***** ITEMS *****
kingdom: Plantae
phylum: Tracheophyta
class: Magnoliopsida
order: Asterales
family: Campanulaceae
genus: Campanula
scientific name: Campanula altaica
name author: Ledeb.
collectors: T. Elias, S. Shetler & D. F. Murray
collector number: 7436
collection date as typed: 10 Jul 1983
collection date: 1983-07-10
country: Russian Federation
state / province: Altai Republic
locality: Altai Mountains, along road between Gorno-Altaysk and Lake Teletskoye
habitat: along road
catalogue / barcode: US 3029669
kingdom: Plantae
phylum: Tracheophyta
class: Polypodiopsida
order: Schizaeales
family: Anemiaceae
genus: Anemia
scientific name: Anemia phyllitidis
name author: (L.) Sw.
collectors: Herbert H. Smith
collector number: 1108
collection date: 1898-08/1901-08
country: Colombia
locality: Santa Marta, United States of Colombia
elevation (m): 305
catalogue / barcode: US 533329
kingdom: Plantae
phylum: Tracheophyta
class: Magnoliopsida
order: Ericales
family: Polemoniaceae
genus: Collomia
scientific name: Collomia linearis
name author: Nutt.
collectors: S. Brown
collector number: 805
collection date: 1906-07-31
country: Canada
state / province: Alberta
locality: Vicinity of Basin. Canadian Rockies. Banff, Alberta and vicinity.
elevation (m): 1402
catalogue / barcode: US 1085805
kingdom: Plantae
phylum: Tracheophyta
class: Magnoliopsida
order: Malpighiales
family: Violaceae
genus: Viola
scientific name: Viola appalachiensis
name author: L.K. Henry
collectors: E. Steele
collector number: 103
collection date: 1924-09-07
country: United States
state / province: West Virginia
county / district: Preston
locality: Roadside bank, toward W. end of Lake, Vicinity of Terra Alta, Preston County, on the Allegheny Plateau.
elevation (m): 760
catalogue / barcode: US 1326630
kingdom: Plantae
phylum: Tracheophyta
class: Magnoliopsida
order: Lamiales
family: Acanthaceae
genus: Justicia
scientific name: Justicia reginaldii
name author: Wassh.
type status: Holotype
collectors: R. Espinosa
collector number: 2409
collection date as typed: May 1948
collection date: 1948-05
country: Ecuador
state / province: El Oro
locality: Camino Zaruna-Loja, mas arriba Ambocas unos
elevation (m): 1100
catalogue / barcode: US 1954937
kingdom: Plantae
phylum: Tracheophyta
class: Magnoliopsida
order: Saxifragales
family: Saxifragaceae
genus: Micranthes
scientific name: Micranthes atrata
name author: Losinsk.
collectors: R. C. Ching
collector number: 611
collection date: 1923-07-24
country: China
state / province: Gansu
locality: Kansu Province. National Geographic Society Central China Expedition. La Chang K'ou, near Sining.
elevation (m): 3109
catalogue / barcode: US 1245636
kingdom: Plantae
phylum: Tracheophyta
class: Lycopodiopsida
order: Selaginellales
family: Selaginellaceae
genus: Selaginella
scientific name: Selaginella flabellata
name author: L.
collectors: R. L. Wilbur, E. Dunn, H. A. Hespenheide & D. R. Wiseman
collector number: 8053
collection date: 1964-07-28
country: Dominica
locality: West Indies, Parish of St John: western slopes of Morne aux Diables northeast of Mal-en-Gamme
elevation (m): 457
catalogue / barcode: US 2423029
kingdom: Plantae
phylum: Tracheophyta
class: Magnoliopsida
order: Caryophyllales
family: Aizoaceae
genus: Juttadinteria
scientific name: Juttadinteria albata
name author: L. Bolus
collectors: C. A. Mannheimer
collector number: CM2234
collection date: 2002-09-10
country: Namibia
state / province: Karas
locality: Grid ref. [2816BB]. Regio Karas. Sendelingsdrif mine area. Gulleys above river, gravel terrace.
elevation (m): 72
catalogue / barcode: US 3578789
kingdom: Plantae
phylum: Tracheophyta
*****
Reproduce every line of the rows above verbatim, from the first line to the last.

FULL OUTPUT →
kingdom: Plantae
phylum: Tracheophyta
class: Magnoliopsida
order: Asterales
family: Campanulaceae
genus: Campanula
scientific name: Campanula altaica
name author: Ledeb.
collectors: T. Elias, S. Shetler & D. F. Murray
collector number: 7436
collection date as typed: 10 Jul 1983
collection date: 1983-07-10
country: Russian Federation
state / province: Altai Republic
locality: Altai Mountains, along road between Gorno-Altaysk and Lake Teletskoye
habitat: along road
catalogue / barcode: US 3029669
kingdom: Plantae
phylum: Tracheophyta
class: Polypodiopsida
order: Schizaeales
family: Anemiaceae
genus: Anemia
scientific name: Anemia phyllitidis
name author: (L.) Sw.
collectors: Herbert H. Smith
collector number: 1108
collection date: 1898-08/1901-08
country: Colombia
locality: Santa Marta, United States of Colombia
elevation (m): 305
catalogue / barcode: US 533329
kingdom: Plantae
phylum: Tracheophyta
class: Magnoliopsida
order: Ericales
family: Polemoniaceae
genus: Collomia
scientific name: Collomia linearis
name author: Nutt.
collectors: S. Brown
collector number: 805
collection date: 1906-07-31
country: Canada
state / province: Alberta
locality: Vicinity of Basin. Canadian Rockies. Banff, Alberta and vicinity.
elevation (m): 1402
catalogue / barcode: US 1085805
kingdom: Plantae
phylum: Tracheophyta
class: Magnoliopsida
order: Malpighiales
family: Violaceae
genus: Viola
scientific name: Viola appalachiensis
name author: L.K. Henry
collectors: E. Steele
collector number: 103
collection date: 1924-09-07
country: United States
state / province: West Virginia
county / district: Preston
locality: Roadside bank, toward W. end of Lake, Vicinity of Terra Alta, Preston County, on the Allegheny Plateau.
elevation (m): 760
catalogue / barcode: US 1326630
kingdom: Plantae
phylum: Tracheophyta
class: Magnoliopsida
order: Lamiales
family: Acanthaceae
genus: Justicia
scientific name: Justicia reginaldii
name author: Wassh.
type status: Holotype
collectors: R. Espinosa
collector number: 2409
collection date as typed: May 1948
collection date: 1948-05
country: Ecuador
state / province: El Oro
locality: Camino Zaruna-Loja, mas arriba Ambocas unos
elevation (m): 1100
catalogue / barcode: US 1954937
kingdom: Plantae
phylum: Tracheophyta
class: Magnoliopsida
order: Saxifragales
family: Saxifragaceae
genus: Micranthes
scientific name: Micranthes atrata
name author: Losinsk.
collectors: R. C. Ching
collector number: 611
collection date: 1923-07-24
country: China
state / province: Gansu
locality: Kansu Province. National Geographic Society Central China Expedition. La Chang K'ou, near Sining.
elevation (m): 3109
catalogue / barcode: US 1245636
kingdom: Plantae
phylum: Tracheophyta
class: Lycopodiopsida
order: Selaginellales
family: Selaginellaceae
genus: Selaginella
scientific name: Selaginella flabellata
name author: L.
collectors: R. L. Wilbur, E. Dunn, H. A. Hespenheide & D. R. Wiseman
collector number: 8053
collection date: 1964-07-28
country: Dominica
locality: West Indies, Parish of St John: western slopes of Morne aux Diables northeast of Mal-en-Gamme
elevation (m): 457
catalogue / barcode: US 2423029
kingdom: Plantae
phylum: Tracheophyta
class: Magnoliopsida
order: Caryophyllales
family: Aizoaceae
genus: Juttadinteria
scientific name: Juttadinteria albata
name author: L. Bolus
collectors: C. A. Mannheimer
collector number: CM2234
collection date: 2002-09-10
country: Namibia
state / province: Karas
locality: Grid ref. [2816BB]. Regio Karas. Sendelingsdrif mine area. Gulleys above river, gravel terrace.
elevation (m): 72
catalogue / barcode: US 3578789
kingdom: Plantae
phylum: Tracheophyta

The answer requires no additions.